Kesepakatan gencatan senjata yang dimulai pada bulan Januari dan berlangsung dua bulan melihat Hamas melepaskan 33 sandera Israel – delapan dari mereka meninggal – dan lima sandera Thailand dengan imbalan sekitar 1.900 tahanan Palestina dan lonjakan bantuan kemanusiaan memasuki Gaza.
Israel melanjutkan serangannya pada 18 Maret, menyalahkan penolakan Hamas untuk menerima proposal untuk perpanjangan fase pertama perjanjian dan pelepasan lebih dari 59 sandera yang masih dipegangnya, hingga 24 di antaranya diyakini hidup.

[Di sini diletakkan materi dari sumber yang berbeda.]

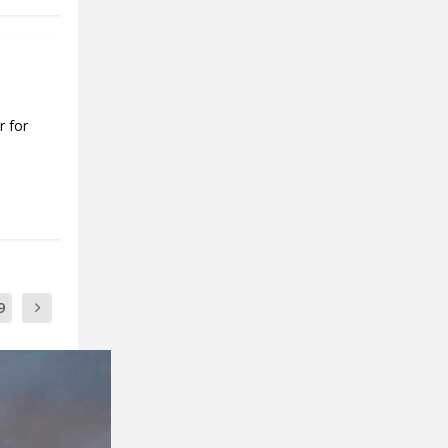
r for
9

Hamas menuduh Israel melanggar kesepakatan asli, yang menurutnya akan ada fase kedua di mana semua sandera hidup yang tersisa akan diserahkan dan perang dibawa ke akhir yang permanen.
Pada hari Senin, delegasi Hamas yang dipimpin oleh kepala negosiator kelompok itu meninggalkan Kairo tanpa membuat kemajuan dalam pembicaraan dengan mediator Mesir yang bertujuan mencapai perjanjian gencatan senjata baru, seorang pejabat senior Palestina yang akrab dengan pembicaraan tersebut mengatakan kepada BBC.

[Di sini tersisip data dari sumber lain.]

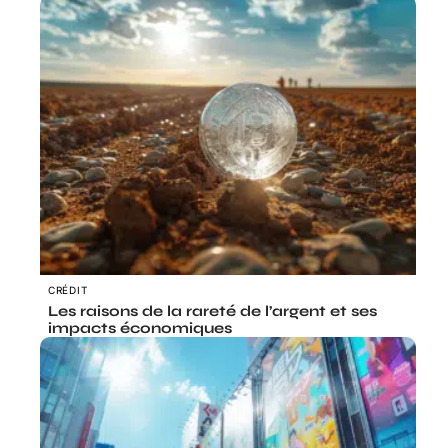
CRÉDIT
Les raisons de la rareté de l’argent et ses
impacts économiques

“Tidak ada terobosan yang dicapai karena penolakan Israel untuk berkomitmen untuk mengakhiri perang dan menarik diri dari Jalur Gaza,” kata pejabat itu.
“Hamas menunjukkan fleksibilitas, mengenai jumlah sandera yang akan dirilis untuk membuat kemajuan. Tetapi Israel menginginkan sandera kembali tanpa mengakhiri perang,” katanya.
Israel mengatakan sedang menunggu tanggapan atas proposal terbarunya, dikirim pada akhir pekan lalu.
Dipahami telah sedikit mengurangi jumlah sandera yang dituntutnya harus dirilis dengan imbalan perpanjangan gencatan senjata dan masuknya bantuan kemanusiaan.
Sekelompok keluarga sandera, yang dikenal sebagai Forum Tikvah, mengatakan pada hari Senin bahwa orang tua Eitan Mor telah diberitahu oleh Perdana Menteri Benjamin Netanyahu bahwa pemerintah sedang mengerjakan kesepakatan yang akan membuat 10 sandera dibebaskan – turun dari 11 atau 12.